Hamada Shoji (1894-1978), despite being one of the most important Japanese potters of the 20th century, declared a Living National Treasure by his country in 1955, never signed his works. “The important thing is not the name, but that the pottery is good”, said the artist with humility, who understood that his creations were as much the fruit of his hand as of nature, fire and earth.
Another master of modern western ceramics, Catalan Josep Llorens Artigas (1892-1980), drank from the oriental artisan tradition that he cultivated, who, without renouncing his roots, stripped his pieces of all decoration and artifice to concentrate on the essence. The works of both artists, who were also joined by a close friendship, are in dialogue in one of the rooms of the MNAC until October 3 at the exhibition ‘Hamada-Artigas.
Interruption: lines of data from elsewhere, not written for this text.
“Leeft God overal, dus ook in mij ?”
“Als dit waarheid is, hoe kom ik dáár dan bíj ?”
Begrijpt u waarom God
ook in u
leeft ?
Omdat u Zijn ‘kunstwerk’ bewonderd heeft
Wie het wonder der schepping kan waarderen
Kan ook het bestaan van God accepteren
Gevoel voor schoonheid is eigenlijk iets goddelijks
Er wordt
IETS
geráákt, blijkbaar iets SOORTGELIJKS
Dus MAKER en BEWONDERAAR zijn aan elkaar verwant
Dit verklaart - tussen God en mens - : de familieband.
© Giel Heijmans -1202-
The colors of fire ‘.
A fire with which, together with clay and water, Hamada and Artigas molded “a ceramic of universal character,” says Ricard Bru, doctor in Art History and curator of the exhibition, after explaining that “for Artigas, each piece was unique and unrepeatable, he treated them like jewels, with a unique sensitivity. Hamada shakes them off and treats them with a completely different force. But they both achieve a similar result. ” Both, he adds, “were looking for inner expressiveness and stripping off the non-essential.” And they also shared a great mastery of ceramic glazes, to the point that Artigas produced thousands of formulas to never repeat a color.
Through the two ceramicists’ relationship and mutual admiration, the show will allow us to learn more about the discovery and the impact of Japanese ceramics in Catalonia and, at the same time, it will bring to light the fruitful connections that Catalan artists like Joan Gardy Artigas, Joan Miró and Eudald Serra established with the mingei movement, recovering Japanese popular art.